--- Begin Rows ---

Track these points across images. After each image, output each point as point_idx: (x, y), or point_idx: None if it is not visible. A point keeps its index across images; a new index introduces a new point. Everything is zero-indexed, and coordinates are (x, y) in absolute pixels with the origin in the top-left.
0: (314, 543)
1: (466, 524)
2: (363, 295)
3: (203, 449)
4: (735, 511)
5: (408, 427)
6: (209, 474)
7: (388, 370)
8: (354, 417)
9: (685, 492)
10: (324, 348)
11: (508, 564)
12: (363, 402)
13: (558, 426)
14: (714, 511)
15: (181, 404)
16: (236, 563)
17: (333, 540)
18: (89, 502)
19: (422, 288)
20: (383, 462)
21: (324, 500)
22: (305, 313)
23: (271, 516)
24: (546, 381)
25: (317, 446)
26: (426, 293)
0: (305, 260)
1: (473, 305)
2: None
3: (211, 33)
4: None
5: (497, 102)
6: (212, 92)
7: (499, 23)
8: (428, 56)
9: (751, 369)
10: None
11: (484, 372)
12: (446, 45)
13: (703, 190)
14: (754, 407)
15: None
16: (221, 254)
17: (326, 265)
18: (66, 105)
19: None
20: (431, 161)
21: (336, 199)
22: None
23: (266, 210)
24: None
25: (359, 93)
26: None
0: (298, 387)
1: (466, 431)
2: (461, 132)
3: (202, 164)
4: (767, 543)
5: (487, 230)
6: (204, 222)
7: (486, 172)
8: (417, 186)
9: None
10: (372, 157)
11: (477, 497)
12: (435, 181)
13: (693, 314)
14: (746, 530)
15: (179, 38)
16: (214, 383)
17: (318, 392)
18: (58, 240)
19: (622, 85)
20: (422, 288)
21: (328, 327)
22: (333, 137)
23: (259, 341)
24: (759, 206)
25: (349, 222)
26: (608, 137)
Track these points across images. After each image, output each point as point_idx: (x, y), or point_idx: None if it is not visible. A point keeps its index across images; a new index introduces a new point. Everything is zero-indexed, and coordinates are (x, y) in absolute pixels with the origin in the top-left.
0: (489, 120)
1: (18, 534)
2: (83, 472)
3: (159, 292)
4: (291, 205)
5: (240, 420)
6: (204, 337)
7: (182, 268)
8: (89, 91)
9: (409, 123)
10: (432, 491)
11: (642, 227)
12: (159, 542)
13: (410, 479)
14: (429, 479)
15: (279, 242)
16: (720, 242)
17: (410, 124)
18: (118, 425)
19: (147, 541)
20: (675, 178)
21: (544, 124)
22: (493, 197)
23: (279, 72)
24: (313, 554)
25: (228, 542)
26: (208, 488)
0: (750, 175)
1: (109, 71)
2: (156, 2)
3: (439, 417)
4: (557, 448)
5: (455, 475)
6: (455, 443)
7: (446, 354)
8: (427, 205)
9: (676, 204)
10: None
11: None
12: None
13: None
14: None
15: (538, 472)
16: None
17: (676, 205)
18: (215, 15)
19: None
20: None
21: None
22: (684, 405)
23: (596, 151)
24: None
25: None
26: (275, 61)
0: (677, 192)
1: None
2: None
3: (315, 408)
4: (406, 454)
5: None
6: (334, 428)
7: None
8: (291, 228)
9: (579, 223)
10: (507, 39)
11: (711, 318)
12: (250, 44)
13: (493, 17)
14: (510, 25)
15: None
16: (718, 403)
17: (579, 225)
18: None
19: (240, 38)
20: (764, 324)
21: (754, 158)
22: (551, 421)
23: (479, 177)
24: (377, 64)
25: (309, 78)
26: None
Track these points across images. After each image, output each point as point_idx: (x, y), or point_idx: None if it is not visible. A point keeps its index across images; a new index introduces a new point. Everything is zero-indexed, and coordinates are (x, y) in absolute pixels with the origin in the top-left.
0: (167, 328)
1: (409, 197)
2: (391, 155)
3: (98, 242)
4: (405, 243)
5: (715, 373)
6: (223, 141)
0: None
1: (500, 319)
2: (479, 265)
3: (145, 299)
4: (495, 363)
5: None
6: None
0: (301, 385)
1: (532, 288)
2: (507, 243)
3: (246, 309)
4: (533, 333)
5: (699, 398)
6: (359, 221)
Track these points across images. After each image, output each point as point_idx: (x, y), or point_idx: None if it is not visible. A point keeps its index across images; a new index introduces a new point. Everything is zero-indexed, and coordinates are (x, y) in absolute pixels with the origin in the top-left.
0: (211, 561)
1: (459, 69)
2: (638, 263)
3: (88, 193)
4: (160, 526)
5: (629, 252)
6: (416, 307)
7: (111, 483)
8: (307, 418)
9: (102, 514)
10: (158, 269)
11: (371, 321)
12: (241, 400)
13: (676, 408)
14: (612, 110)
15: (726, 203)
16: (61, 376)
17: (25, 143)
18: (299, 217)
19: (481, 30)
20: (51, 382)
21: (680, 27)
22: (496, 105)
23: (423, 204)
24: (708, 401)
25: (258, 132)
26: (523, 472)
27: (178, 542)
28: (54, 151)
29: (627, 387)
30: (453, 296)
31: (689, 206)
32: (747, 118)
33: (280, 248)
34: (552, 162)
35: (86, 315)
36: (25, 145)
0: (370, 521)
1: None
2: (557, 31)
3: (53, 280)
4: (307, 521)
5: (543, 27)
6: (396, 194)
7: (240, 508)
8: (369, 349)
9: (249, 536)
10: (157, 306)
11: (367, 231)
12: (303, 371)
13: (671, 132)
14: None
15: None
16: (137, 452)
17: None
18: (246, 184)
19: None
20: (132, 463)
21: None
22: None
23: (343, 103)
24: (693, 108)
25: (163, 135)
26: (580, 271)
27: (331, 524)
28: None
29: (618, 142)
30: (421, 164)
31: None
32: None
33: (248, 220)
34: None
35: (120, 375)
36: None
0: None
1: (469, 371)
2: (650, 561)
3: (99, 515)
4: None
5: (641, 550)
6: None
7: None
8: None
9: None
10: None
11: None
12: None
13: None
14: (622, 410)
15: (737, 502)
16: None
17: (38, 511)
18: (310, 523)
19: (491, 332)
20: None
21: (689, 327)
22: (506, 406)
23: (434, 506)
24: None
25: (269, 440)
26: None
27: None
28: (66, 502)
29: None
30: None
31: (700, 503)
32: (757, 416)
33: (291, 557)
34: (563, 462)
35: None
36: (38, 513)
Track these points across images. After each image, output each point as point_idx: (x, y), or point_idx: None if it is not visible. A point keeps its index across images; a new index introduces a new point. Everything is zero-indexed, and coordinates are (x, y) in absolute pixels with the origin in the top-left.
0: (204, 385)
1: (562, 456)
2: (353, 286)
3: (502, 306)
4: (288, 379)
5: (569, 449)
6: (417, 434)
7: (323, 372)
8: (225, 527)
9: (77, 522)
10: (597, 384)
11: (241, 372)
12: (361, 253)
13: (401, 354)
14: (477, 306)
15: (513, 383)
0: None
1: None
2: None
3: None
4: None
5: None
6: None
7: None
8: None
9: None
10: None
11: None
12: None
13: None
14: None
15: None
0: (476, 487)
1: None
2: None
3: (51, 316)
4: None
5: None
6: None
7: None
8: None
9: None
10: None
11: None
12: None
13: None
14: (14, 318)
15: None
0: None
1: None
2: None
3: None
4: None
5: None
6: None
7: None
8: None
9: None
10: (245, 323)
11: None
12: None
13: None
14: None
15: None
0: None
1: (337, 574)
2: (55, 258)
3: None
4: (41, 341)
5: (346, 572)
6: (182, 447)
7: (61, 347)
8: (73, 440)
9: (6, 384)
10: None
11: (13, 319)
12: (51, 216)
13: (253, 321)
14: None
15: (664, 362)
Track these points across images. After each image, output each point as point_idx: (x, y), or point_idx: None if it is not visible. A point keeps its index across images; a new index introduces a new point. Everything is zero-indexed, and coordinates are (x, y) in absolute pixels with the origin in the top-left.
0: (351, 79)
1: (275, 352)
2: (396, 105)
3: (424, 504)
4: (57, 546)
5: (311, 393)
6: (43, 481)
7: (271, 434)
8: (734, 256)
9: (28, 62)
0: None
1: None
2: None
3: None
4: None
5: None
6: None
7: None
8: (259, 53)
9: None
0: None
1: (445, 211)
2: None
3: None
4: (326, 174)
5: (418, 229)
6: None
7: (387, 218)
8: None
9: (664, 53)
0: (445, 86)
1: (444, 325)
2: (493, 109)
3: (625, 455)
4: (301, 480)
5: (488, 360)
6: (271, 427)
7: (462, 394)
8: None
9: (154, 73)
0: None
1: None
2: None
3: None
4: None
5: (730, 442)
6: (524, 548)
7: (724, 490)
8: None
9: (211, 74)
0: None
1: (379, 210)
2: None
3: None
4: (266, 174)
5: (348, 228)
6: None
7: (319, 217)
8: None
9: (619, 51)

--- End Rows ---

Task: Reproduce without any change every line from the beginning of the records up to and including the line that contains "6: (212, 92)".

Solution to this task:
Track these points across images. After each image, output each point as point_idx: (x, y), or point_idx: None if it is not visible. A point keeps its index across images; a new index introduces a new point. Everything is zero-indexed, and coordinates are (x, y) in absolute pixels with the origin in the top-left.
0: (314, 543)
1: (466, 524)
2: (363, 295)
3: (203, 449)
4: (735, 511)
5: (408, 427)
6: (209, 474)
7: (388, 370)
8: (354, 417)
9: (685, 492)
10: (324, 348)
11: (508, 564)
12: (363, 402)
13: (558, 426)
14: (714, 511)
15: (181, 404)
16: (236, 563)
17: (333, 540)
18: (89, 502)
19: (422, 288)
20: (383, 462)
21: (324, 500)
22: (305, 313)
23: (271, 516)
24: (546, 381)
25: (317, 446)
26: (426, 293)
0: (305, 260)
1: (473, 305)
2: None
3: (211, 33)
4: None
5: (497, 102)
6: (212, 92)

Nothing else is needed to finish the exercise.